Para que o ecoturismo continue a crescer e a se fortalecer, Henrique também acredita ser essencial que os biólogos ocupem espaços estratégicos, seja no setor público ou privado. “Os biólogos têm o conhecimento técnico e científico para garantir que o turismo seja feito de forma responsável. Precisamos estar à frente dessas iniciativas”, afirma.

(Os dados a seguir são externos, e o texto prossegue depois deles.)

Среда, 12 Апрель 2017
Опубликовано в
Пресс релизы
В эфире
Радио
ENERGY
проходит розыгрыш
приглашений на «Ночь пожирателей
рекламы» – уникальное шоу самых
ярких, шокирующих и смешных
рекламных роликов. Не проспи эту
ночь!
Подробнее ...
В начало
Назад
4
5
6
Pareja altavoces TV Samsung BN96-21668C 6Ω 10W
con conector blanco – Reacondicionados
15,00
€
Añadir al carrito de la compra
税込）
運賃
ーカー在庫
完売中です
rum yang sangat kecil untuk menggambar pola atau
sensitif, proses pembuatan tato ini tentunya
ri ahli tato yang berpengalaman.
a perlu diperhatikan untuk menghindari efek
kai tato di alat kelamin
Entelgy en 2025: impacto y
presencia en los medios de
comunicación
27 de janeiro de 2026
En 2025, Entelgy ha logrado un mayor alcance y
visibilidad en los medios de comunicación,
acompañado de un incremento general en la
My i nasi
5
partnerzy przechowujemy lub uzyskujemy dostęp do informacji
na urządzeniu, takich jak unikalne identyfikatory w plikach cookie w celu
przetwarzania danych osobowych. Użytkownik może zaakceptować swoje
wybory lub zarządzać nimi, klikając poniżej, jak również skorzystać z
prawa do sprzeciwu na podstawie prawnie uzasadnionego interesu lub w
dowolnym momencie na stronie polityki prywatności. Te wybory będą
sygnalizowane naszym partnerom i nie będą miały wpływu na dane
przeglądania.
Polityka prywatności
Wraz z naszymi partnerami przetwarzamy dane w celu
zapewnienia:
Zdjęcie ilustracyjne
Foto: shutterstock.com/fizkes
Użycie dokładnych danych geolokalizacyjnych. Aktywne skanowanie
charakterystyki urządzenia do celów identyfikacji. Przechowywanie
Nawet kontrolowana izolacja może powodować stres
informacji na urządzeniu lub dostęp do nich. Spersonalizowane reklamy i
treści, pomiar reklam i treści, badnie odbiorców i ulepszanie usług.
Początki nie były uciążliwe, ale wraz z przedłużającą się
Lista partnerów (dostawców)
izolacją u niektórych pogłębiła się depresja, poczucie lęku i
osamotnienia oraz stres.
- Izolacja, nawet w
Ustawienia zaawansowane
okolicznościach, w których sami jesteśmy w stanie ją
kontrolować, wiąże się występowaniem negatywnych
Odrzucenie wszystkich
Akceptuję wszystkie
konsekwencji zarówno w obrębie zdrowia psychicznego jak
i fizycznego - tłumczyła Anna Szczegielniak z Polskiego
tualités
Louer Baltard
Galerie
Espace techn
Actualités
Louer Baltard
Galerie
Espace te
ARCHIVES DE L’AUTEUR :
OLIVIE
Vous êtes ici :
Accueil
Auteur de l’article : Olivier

Para ele, ser biólogo é motivo de grande orgulho e o registro profissional deve ser valorizado. “Tenho orgulho do meu registro no CRBio-04 e sempre tive o respaldo necessário para minhas atividades”. Atualmente, ao lado da bióloga Renata Acácio, Henrique representa o CRBio-04 e os biólogos em três órgãos deliberativos no Tocantins: no Conselho Gestor da Área de Proteção Ambiental do Jalapão, no Comitê do Parque Linear Urbano dos Povos Indígenas e no Conselho Municipal de Turismo de Palmas.